Score Unit Function
Theory of Operation
The score unit is inside the cabinet, below the playfield, and at the top portion of the cabinet. It consists of two score wheels and the solenoids to increment them up one step at a time and reset. The buttons on the wheel are connected to the terminal strip at the top right, which are connected to the score board lamps. The unit is powered by 12 volts but activated by six volts.
This picture shows an attempt to add a line powered power supply. The transformer, partial diode bridge and capacitor were removed. Replacement batteries are being sourced in order to preserve the ability of the game to rotate. See additional information on Confucius Say, by Rotor Table, 1936.
Each time the ball touches a scoring spring, the small, six volt relay mounted on the vertical board on the left, pulls in. These contacts provide a 12 volt power impulse to the large score wheel on the left. Each button is connected to the terminal strip mounted to the upper right of the flat, horizontal board. The contact of the score wheel provide power to light score lamps in the score board.
In this implementation, the score wheel counts 19 impulses. On the 20th impulse, the arm extending to the top of the wheel rotates around and contacts the leaf switches at the bottom of the wheel. This causes the other small relay on the front of the board, on the right side, to pull in and latch. The leaf switches then power the small score unit and cause it to increment once and causes the large score unit to reset. Upon completing the reset and rotating back to zero, the contact arm hits the other side of the leaf switch, at the bottom of the score wheel. These switches break the latch of the small relay, completing the cycle. Now the large score wheel is set back to zero, but the small score wheel has incremented once.

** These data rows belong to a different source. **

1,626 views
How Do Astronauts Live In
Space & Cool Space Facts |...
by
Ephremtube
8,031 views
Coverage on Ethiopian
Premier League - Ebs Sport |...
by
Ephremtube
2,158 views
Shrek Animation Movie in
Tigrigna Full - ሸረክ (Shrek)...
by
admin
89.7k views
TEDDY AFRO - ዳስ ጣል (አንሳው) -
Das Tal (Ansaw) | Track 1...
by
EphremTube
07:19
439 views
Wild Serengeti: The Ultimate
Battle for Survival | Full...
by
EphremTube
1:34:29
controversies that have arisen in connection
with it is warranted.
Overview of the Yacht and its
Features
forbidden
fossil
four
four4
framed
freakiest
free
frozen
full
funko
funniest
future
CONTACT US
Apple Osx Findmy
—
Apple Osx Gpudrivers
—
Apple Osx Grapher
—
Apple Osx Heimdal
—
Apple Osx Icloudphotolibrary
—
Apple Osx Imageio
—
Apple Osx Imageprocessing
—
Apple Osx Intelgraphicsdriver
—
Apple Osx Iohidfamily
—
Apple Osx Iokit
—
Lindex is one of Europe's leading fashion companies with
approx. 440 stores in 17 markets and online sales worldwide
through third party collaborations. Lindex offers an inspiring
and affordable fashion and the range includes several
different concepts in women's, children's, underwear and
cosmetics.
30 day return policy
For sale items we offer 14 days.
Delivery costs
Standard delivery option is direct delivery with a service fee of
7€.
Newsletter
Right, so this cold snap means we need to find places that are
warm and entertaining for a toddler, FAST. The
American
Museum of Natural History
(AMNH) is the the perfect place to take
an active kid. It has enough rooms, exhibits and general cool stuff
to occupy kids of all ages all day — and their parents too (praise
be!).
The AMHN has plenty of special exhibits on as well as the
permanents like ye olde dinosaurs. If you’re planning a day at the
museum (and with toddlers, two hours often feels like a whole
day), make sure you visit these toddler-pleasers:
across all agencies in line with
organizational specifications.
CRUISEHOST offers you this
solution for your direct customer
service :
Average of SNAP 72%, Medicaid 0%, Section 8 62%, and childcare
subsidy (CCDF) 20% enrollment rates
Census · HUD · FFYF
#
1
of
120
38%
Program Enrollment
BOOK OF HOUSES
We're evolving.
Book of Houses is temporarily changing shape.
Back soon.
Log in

In practice, the smaller score wheel increments every 20,000 and lights corresponding lamps in the score board of 20,000, 40,000, and 60,000.
The reset circuit is crude, requiring two large solenoids and two smaller solenoids to be pulled simultaneously. The two large solenoids power the resets on the score wheels, allowing the pointers to rotate back to zero, and the other two power those.
The score wheels will acomodate different logic sets, allowing increments of different amounts. They are made of plastic, not bakelite and have steel brads, not the more normal brass.
The frame of the larger wheel is stamped with a symbol and "patent applied for". The coil wire is wound on . 5 inch inside diameter brass sleeves, making them not removable.
In trying to disassemble and clean the mechanism, I found many of the threads staked or punched in order to prevent them from loosening during play. This makes repair very difficult. The designers may expect the games to last only a short time and not need maintenance.
The small score wheel is returned by a flat spring similar to those found in a barrel spring in a clock. The return spring on the large score wheel was the familiar wire return spring found in modern score units. Coil stops were adjustable, with a bolt and lock nuts determining the depth of the stroke.
The leaf switches were all as expected in relays or contact sets found in later electronics practice.